Сны из прошлого снились все чаще, они стали более четкими и ясными. Исчезла куда-то железная дверь, олицетворяющая собой тюремный каземат. Вместо нее появилась деревянная калитка, каменная ограда со ступеньками для перехода на другую сторону, туда, где открывался чудный вид на горы и озеро. Однажды на рассвете, уже в конце ноября, ей приснился маленький ребенок, мальчик, в ореоле каштановых кудряшек на голове. Вот он бежит к ней навстречу, носится наперегонки по зеленой лужайке вместе с рыжим псом и просит ее: «Ну, спой мне, мамочка, эту песенку еще раз!» Калли словно током подбросило на кровати. Она уселась и вдруг сказала на английском: «Дезмонд? Это ты?» – и почти сразу же забилась в истерике: «Дезмонд! Где ты? Вернись!» На крики прибежала одна из сестер.
– Что случилось, Лотта? Снова приснился дурной сон?
– Взгляните туда! – Калли ткнула пальцем в голую стену. – У меня есть сын! Его зовут Дезмонд. Он только что был там. Я хочу к нему! – Она вскочила с кровати, подбежала к стене, словно пытаясь удержать видение. Но ребенок растворился в воздухе. – Дезмонд! Где же ты? Подожди! – продолжала она звать сына во весь голос.
Одна из монахинь принесла Калли успокаивающий чай из ромашки. Остальные сестры собрались вокруг ее постели: впервые они услышали, как она заговорила на своем родном языке. Калли без сил откинулась на подушки. Счастливая улыбка блуждала по ее лицу. Груз неизвестности свалился с плеч. Она нашла ключ от запертой двери, и дверь распахнулась. Она свободна! И может ехать домой! Да, ей нужно срочно возвращаться домой!
– Я хочу написать письмо. Мне нужны открытка и марка. Пожалуйста! Хочу известить своих близких, что возвращаюсь домой! Пожалуйста! Помогите мне вернуться в Англию!
Одна из монахинь, сестра Береника, с изумлением уставилась на Калли.
– Чудо какое-то! – прошептала она растерянно.
– Никакого чуда, сестра! – ответила ей другая монахиня. – Просто сработал материнский инстинкт! Она должна найти своего сына.

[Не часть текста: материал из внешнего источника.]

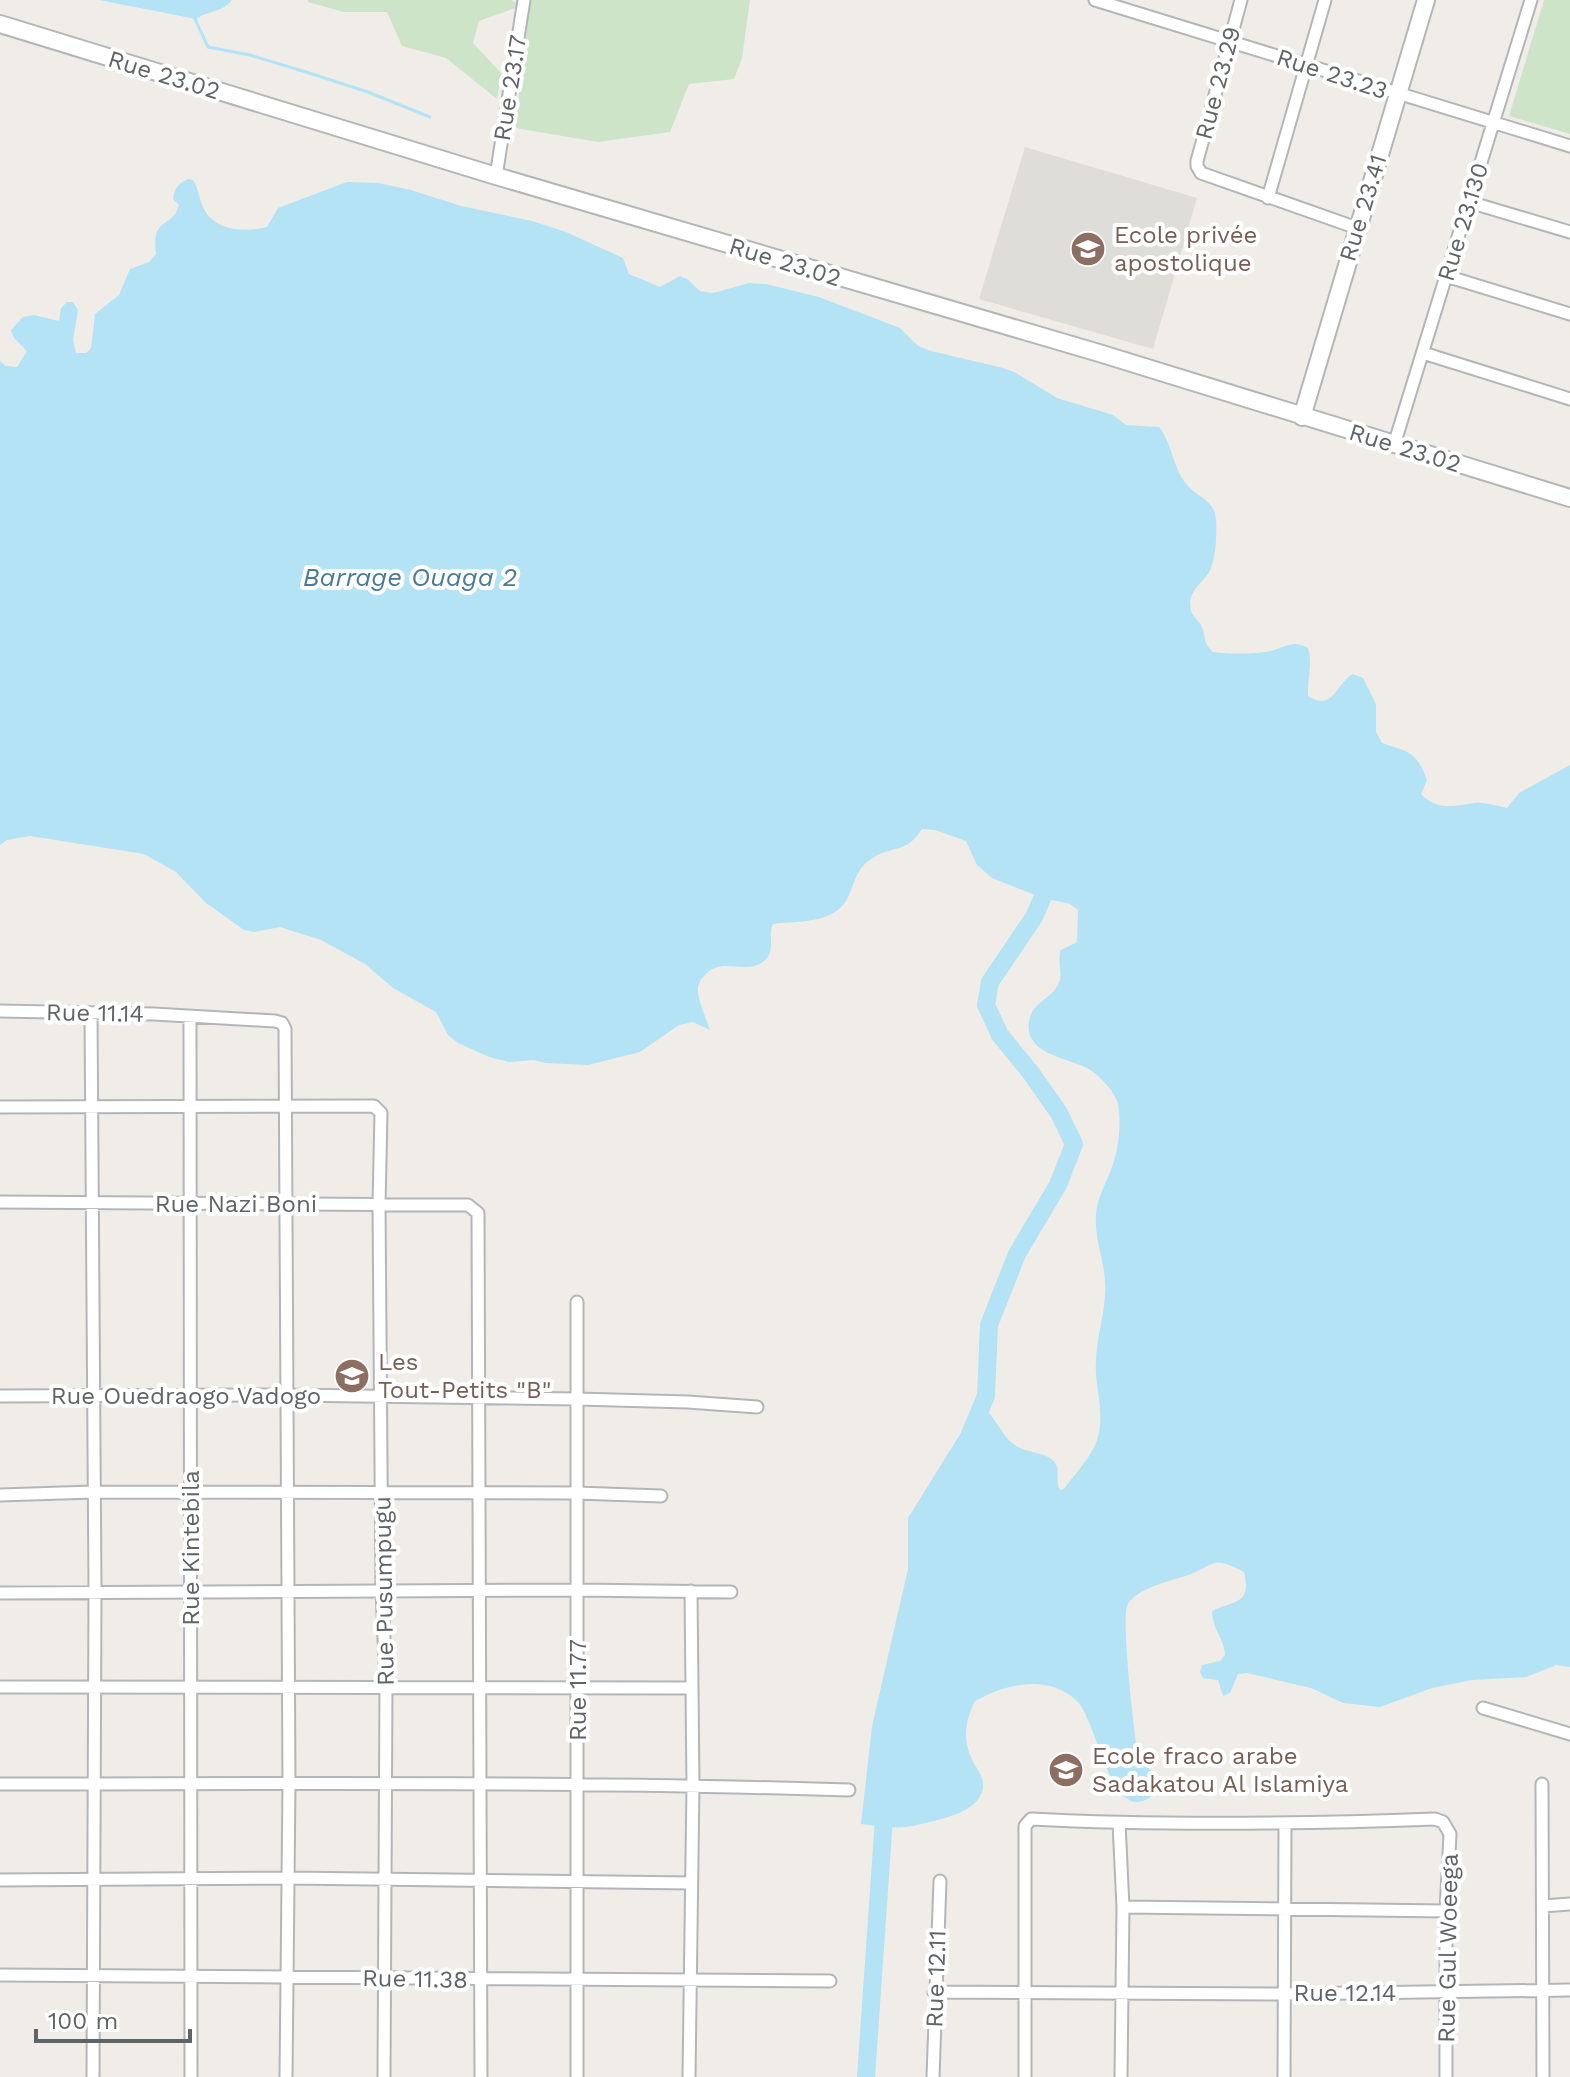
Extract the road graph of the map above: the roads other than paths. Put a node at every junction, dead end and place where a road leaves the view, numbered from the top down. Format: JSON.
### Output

Женщины отыскали старую открытку, еще довоенной поры, с изображением одного из соборов Лейпцига, и Калли трясущейся рукой нацарапала на обороте: «Сынок! Твоя мамочка жива и скоро вернется домой», а потом неуверенным почерком подписала полный адрес: «Далраднор-Лодж, Шотландия». Молоденькая послушница отнесла открытку на почту.

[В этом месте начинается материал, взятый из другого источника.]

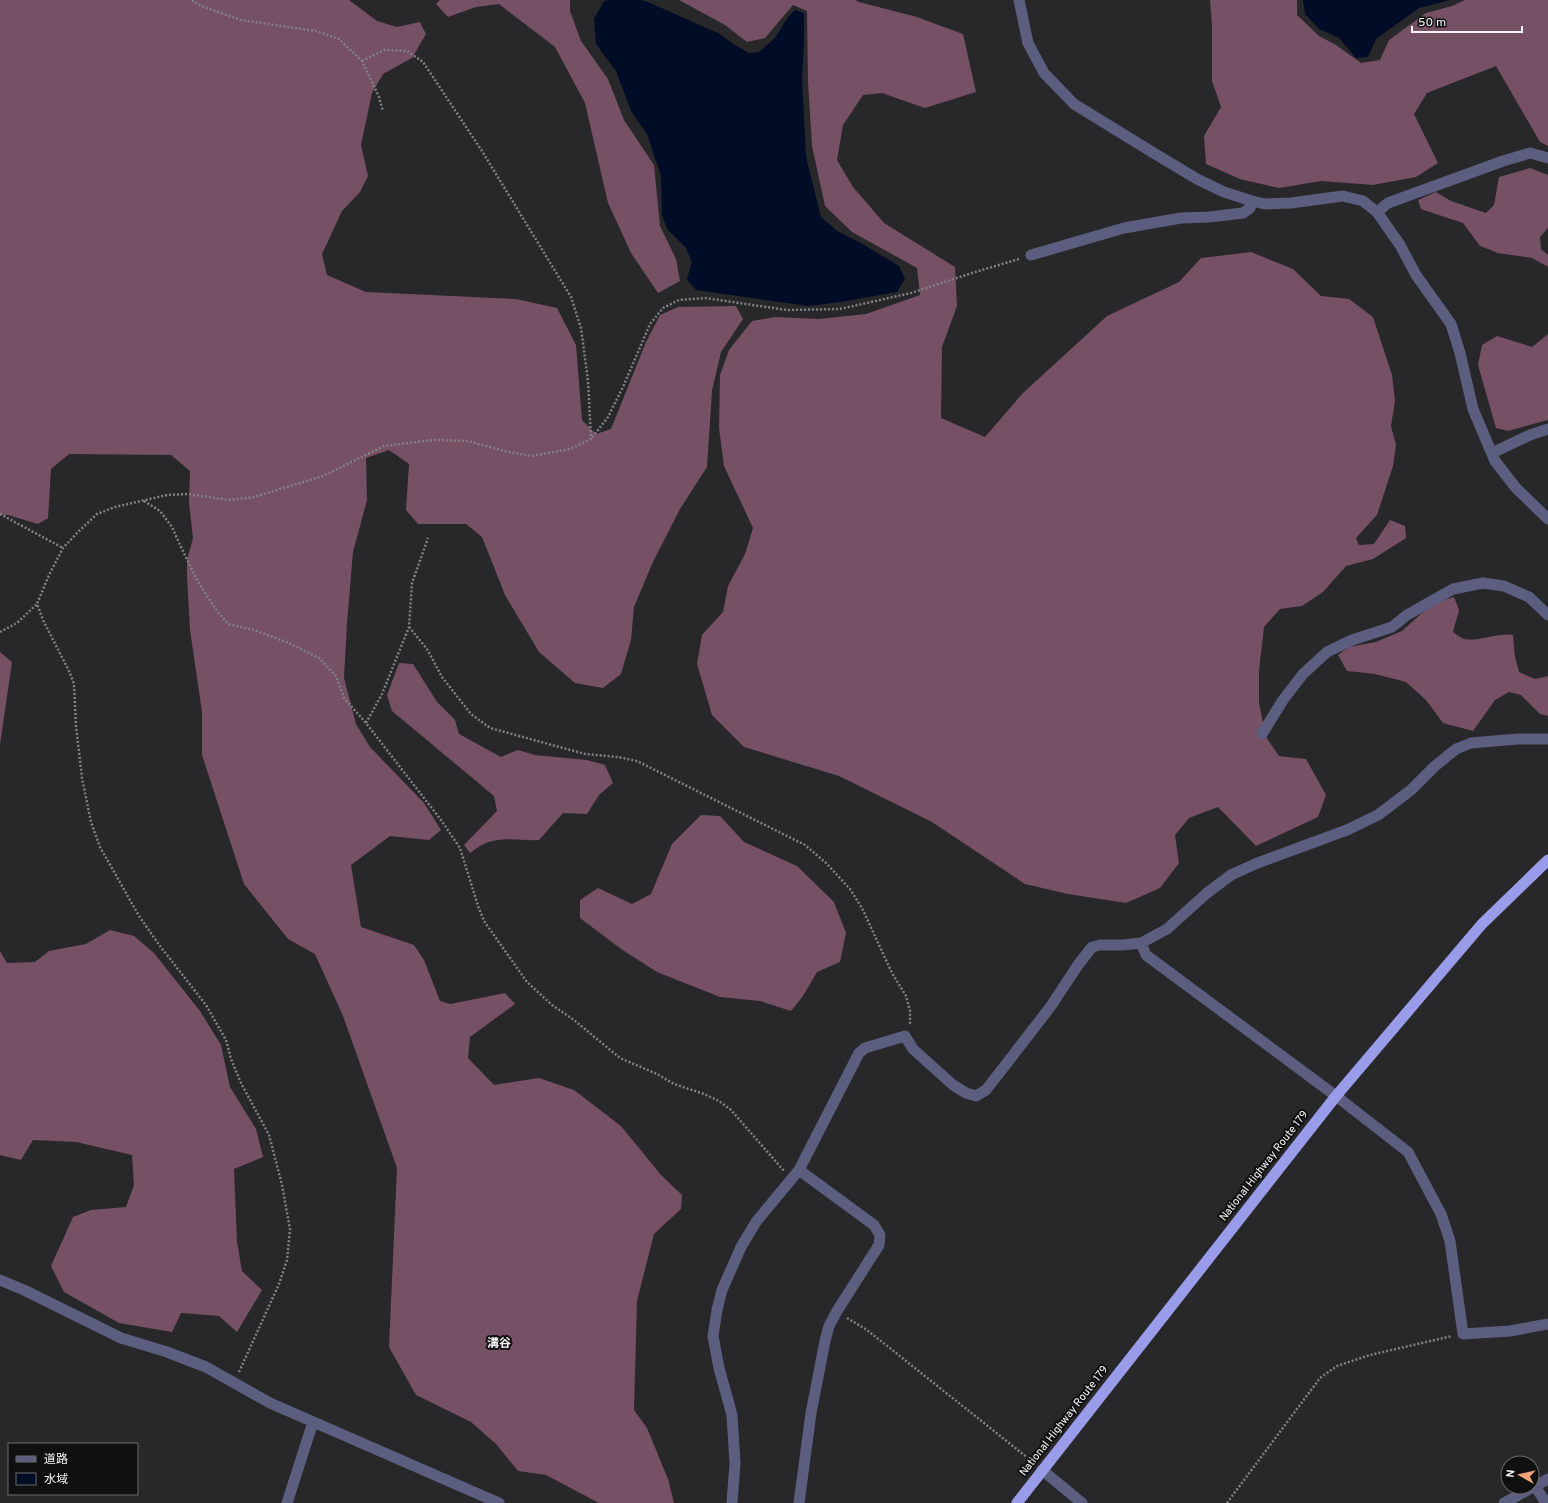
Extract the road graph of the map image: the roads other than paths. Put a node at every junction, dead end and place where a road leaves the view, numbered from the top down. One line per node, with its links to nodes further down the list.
1 (1019, 0): 3 (street)
2 (1548, 158): 4 (street)
3 (1252, 201): 4 (street); 5 (street)
4 (1377, 212): 7 (street)
5 (1031, 255)
6 (1548, 430): 7 (street)
7 (1492, 453): 8 (street)
8 (1548, 519)
9 (1548, 615): 10 (street)
10 (1262, 734)
11 (1548, 739): 13 (street)
12 (1548, 860): 14 (highway, National Highway Route 179)
13 (1142, 943): 14 (street); 15 (street)
14 (1336, 1096): 17 (street); 19 (highway, National Highway Route 179)
15 (795, 1174): 24 (street); 25 (street)
16 (0, 1280): 18 (street)
17 (1548, 1324)
18 (313, 1422): 22 (street); 23 (street)
19 (1042, 1470): 26 (highway, National Highway Route 179); 27 (street)
20 (1540, 1494): 29 (street)
21 (1519, 1495): 28 (street)
22 (287, 1503)
23 (499, 1503)
24 (732, 1503)
25 (799, 1503)
26 (1017, 1503)
27 (1082, 1503)
28 (1504, 1503)
29 (1546, 1503)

Ох уж эта почта в первую послевоенную зиму! Вся Европа, казалось, сдвинулась с места. К тому же спор за сферы влияния и контроля над оккупированной Германией между странами-победительницами был в самом разгаре. Не говоря уже о том, что сотни бывших военных, тысячи беженцев продолжали блуждать по стране в поисках пристанища. Разбои и мародерство стало обычным делом. Все искали деньги, драгоценности, ценные бумаги – словом, все, что можно продать или обменять на продукты и оружие. Участились нападения и на почтовые поезда. Грабители наивно полагали, что в опломбированных мешках перевозят банковскую наличность. В один из декабрьских дней 1945 года разбойному нападению подверглись почтовые отправления из Лейпцига. Мешки распотрошили, а всю почту выбросили вон. Открытки и письма подхватил ветер и разметал на все четыре стороны.